Agés de 6 à 17 ans et vivant dans une précarité extrême, ils font aujourd’hui partie des équations à résoudre pour la quiétude de nos communautés et la stabilité de nos pays. Les talibés, ils s’agit d’eux, sont plus que jamais nombreux à entraver la circulation routière de nos centres urbains ou à passer de maison en maison pour quémander leur pitance. Leurs lieux d’apprentissage, de travail et d’hébergement les exposent à toutes sortes de risques. N’ayant accès ni à un logement décent ni à suffisamment de nourriture, ils sont également vulnérables à toutes les maladies, à toutes les menaces… Pis, ils sont exploités par ceux qui sont censés les protéger : les maîtres coraniques ! Ceux-ci, dans les zones agricoles comme l’Office du Niger, les «louent» même aux populations locales pour des «travaux champêtres pénibles et mal rémunérés».

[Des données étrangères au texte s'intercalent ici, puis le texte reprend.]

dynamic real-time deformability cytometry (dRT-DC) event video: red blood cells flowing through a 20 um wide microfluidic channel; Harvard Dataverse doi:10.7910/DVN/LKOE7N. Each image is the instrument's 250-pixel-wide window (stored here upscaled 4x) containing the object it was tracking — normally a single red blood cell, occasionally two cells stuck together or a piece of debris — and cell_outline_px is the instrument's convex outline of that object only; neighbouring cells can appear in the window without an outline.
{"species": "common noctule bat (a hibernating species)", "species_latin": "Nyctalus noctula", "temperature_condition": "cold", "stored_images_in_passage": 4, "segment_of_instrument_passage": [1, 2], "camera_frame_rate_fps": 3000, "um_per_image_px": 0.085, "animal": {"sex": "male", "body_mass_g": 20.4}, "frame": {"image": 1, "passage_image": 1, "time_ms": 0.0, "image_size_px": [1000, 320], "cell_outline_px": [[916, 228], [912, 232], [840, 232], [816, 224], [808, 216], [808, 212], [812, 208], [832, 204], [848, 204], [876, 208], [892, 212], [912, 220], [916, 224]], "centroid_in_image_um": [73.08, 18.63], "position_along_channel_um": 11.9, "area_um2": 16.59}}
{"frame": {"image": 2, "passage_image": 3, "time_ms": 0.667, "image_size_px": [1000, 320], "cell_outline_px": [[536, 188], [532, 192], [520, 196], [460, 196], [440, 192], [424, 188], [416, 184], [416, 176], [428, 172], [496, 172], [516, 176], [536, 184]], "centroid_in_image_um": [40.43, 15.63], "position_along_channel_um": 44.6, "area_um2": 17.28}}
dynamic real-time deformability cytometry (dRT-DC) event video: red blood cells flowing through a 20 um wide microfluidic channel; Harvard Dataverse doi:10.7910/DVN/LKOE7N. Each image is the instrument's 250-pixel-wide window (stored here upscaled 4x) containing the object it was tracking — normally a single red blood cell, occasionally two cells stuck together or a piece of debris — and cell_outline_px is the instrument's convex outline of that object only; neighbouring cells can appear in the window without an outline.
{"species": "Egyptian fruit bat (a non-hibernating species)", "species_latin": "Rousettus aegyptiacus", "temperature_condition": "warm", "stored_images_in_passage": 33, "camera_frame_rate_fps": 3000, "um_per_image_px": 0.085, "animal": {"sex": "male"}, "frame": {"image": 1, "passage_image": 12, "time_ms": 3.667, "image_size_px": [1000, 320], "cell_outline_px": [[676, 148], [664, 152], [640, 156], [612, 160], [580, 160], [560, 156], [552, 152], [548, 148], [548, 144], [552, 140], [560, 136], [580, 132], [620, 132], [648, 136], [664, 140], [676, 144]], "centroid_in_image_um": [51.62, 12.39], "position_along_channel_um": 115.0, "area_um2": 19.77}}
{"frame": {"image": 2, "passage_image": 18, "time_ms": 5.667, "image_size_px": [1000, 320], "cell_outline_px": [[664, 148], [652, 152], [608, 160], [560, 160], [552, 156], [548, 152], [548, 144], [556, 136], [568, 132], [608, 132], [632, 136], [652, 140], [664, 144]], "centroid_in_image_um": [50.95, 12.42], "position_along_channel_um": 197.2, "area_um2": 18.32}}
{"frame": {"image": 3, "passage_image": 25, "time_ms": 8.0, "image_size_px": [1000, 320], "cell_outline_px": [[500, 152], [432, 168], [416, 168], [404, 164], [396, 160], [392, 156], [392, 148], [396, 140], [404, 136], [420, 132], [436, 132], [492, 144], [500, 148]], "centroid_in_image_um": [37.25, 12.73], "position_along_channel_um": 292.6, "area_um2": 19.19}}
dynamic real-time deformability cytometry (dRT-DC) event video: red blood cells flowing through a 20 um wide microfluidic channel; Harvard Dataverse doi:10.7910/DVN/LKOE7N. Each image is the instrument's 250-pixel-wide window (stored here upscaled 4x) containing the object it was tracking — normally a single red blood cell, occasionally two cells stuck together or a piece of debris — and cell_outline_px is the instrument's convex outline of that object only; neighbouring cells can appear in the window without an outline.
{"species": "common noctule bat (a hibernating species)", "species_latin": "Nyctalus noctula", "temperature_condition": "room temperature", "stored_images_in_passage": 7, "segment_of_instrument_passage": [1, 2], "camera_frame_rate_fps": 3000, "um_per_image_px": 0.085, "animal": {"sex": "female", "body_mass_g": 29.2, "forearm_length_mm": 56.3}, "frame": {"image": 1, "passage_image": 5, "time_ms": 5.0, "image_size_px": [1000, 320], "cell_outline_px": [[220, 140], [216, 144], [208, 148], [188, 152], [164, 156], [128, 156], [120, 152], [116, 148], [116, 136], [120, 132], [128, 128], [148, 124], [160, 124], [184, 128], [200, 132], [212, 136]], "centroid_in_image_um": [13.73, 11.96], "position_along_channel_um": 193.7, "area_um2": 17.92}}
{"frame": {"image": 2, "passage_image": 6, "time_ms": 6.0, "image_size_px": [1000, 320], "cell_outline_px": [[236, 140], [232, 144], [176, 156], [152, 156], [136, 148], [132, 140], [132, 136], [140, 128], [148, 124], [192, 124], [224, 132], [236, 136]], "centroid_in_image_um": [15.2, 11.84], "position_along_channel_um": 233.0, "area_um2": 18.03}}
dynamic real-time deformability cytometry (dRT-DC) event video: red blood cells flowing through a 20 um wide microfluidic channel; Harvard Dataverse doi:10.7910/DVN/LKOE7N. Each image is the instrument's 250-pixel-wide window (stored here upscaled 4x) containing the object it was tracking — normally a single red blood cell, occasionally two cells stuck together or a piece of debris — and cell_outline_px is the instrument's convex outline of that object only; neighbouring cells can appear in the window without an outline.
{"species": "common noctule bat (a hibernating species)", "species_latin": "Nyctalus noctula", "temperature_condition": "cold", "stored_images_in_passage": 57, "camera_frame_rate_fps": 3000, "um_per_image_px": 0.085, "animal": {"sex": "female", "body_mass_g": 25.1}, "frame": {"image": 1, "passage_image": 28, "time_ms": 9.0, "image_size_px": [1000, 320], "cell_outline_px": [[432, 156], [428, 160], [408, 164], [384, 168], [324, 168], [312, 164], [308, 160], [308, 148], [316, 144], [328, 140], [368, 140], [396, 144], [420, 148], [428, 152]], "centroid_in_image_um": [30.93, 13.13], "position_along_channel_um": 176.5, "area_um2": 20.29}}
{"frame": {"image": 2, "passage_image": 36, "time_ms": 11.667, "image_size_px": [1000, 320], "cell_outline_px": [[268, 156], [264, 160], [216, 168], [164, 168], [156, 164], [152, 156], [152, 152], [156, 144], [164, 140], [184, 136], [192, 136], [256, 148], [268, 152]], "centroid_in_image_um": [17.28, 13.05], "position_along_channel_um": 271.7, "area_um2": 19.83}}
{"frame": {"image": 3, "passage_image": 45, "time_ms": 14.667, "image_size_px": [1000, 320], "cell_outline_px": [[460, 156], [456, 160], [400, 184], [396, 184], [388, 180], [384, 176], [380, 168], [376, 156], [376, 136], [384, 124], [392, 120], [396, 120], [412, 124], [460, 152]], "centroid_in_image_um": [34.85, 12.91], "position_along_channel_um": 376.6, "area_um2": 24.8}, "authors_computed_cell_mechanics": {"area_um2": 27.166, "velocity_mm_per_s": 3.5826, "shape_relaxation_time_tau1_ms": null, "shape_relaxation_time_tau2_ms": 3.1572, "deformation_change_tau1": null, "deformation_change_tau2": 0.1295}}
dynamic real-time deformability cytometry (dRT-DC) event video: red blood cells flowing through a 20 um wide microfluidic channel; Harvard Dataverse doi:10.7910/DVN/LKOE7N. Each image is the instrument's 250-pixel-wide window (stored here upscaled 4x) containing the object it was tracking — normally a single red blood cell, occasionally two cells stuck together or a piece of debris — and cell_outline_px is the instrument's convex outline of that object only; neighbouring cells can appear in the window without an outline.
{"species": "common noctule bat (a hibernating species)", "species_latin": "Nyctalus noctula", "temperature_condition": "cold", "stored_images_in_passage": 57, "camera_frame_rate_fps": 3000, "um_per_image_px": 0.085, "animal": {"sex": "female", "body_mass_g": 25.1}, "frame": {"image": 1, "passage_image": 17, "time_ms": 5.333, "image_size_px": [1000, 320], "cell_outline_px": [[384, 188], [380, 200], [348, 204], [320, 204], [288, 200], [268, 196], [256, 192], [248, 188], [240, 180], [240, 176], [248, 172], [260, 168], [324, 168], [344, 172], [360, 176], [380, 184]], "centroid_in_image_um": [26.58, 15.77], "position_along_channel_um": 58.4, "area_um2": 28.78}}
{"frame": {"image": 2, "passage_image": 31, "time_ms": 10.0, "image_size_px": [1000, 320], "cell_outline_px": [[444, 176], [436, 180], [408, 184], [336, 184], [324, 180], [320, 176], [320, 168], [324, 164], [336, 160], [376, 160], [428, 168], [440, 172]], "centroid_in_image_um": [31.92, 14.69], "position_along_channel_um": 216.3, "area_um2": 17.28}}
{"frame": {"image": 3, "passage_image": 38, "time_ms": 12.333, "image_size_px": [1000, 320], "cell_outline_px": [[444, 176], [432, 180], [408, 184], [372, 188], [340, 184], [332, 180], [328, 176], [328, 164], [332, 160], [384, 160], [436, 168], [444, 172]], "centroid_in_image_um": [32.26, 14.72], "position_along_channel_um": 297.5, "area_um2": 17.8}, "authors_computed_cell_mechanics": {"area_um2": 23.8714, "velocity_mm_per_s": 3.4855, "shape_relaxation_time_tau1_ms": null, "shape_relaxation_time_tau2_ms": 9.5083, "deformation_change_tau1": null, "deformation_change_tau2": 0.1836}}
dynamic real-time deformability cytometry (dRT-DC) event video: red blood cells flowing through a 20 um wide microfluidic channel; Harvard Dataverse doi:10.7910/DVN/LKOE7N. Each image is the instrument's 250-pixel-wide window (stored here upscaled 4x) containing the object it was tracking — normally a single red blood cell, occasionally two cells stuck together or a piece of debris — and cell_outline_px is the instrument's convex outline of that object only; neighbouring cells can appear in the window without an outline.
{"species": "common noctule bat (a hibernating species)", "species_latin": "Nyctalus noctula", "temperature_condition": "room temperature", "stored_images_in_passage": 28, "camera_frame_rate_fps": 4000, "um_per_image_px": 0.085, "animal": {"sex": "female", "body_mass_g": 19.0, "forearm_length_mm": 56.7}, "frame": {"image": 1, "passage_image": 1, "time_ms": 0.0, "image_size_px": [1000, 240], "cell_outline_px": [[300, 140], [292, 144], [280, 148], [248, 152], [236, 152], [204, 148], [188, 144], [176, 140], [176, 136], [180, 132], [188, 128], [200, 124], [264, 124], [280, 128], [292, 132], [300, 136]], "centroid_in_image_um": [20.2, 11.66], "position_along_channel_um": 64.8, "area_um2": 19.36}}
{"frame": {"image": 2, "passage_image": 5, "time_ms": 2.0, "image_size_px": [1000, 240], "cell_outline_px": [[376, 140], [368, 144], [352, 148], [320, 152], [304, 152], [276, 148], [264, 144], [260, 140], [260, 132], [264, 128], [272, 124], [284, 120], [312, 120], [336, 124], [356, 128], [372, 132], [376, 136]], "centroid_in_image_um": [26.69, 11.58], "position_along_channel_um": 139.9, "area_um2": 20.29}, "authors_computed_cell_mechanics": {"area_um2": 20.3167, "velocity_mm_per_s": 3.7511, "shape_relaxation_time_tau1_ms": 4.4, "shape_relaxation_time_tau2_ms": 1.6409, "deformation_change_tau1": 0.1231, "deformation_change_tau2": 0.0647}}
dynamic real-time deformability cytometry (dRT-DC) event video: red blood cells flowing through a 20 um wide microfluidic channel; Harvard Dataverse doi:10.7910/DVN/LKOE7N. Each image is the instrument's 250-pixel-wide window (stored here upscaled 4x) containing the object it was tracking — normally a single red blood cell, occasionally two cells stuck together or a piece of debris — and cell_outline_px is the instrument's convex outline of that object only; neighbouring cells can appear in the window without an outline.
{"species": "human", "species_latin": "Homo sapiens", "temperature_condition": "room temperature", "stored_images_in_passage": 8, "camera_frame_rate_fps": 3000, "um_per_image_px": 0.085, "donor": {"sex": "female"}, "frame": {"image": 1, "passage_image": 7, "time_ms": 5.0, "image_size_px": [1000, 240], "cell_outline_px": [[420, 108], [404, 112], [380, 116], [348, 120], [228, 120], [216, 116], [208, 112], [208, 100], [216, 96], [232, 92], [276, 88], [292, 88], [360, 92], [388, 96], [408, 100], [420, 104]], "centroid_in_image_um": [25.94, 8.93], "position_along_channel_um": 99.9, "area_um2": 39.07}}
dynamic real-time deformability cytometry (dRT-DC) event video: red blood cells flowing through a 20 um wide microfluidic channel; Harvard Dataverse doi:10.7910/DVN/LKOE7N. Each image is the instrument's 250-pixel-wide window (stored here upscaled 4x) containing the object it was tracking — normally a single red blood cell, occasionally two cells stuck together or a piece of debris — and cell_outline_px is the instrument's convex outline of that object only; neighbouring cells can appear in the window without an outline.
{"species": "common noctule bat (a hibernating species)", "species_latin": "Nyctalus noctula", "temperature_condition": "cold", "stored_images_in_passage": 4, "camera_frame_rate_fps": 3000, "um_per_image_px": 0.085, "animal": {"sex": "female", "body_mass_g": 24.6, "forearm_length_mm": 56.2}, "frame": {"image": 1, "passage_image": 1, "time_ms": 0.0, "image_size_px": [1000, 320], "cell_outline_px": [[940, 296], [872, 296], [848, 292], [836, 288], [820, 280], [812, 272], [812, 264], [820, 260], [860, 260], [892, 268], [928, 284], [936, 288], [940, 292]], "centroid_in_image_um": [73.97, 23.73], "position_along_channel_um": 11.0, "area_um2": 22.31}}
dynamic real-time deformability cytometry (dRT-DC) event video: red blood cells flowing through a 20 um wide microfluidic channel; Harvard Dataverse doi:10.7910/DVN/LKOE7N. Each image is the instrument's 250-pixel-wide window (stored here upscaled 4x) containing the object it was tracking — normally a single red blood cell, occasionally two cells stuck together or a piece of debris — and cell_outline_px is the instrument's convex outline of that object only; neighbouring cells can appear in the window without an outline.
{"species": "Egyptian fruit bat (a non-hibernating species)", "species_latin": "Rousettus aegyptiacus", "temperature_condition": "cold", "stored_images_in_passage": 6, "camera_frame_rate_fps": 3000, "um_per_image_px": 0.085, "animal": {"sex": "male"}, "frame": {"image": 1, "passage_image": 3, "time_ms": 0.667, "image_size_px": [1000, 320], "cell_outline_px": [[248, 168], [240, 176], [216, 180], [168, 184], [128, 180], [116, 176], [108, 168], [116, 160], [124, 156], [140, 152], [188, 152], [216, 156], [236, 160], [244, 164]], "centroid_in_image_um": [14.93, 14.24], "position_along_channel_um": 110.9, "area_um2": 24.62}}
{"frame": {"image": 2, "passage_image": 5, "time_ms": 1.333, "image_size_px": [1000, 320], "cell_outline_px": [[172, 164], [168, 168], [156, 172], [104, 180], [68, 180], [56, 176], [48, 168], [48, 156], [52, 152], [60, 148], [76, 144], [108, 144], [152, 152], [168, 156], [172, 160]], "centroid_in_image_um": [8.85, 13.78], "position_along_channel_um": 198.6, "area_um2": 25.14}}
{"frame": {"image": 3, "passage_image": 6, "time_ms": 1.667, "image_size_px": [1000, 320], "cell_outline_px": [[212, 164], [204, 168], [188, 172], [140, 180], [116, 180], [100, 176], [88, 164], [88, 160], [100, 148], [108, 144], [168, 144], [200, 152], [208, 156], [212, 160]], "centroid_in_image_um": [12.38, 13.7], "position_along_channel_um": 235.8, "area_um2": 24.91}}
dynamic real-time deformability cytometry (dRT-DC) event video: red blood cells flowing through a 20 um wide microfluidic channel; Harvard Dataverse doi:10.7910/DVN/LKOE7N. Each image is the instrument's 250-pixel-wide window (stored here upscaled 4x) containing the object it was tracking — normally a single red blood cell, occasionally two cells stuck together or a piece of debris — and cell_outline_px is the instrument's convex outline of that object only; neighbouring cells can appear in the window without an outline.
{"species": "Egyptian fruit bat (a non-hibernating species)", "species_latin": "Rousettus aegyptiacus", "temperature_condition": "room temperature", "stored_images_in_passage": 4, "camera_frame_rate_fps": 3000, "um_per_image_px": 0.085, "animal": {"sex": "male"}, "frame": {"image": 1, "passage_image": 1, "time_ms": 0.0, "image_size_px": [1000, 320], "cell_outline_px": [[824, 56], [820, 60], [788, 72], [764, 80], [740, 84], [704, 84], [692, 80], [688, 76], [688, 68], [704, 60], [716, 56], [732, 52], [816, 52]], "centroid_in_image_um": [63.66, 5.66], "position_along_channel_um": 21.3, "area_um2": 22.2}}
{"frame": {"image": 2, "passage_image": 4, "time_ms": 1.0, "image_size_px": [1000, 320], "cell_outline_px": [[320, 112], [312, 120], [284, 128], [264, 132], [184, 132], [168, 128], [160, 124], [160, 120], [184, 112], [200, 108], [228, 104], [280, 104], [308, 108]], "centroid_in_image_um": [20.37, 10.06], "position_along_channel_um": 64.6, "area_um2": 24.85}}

En effet, selon certains observateurs, les talibés consacrent à peine 25 % de leur temps à leurs études coraniques. Ne bénéficiant pas d’un enseignement général diversifié, hormis la mémorisation du Coran, la plupart d’entre eux sortent de l’école coranique analphabètes, sans qualification professionnelle ni diplôme et avec des perspectives d’avenir extrêmement restreintes. Les plus «chanceux» (les plus doués) deviennent à leur tour des maîtres coraniques tandis que les autres sont livrés à eux-mêmes, avec peu d’opportunités d’emploi.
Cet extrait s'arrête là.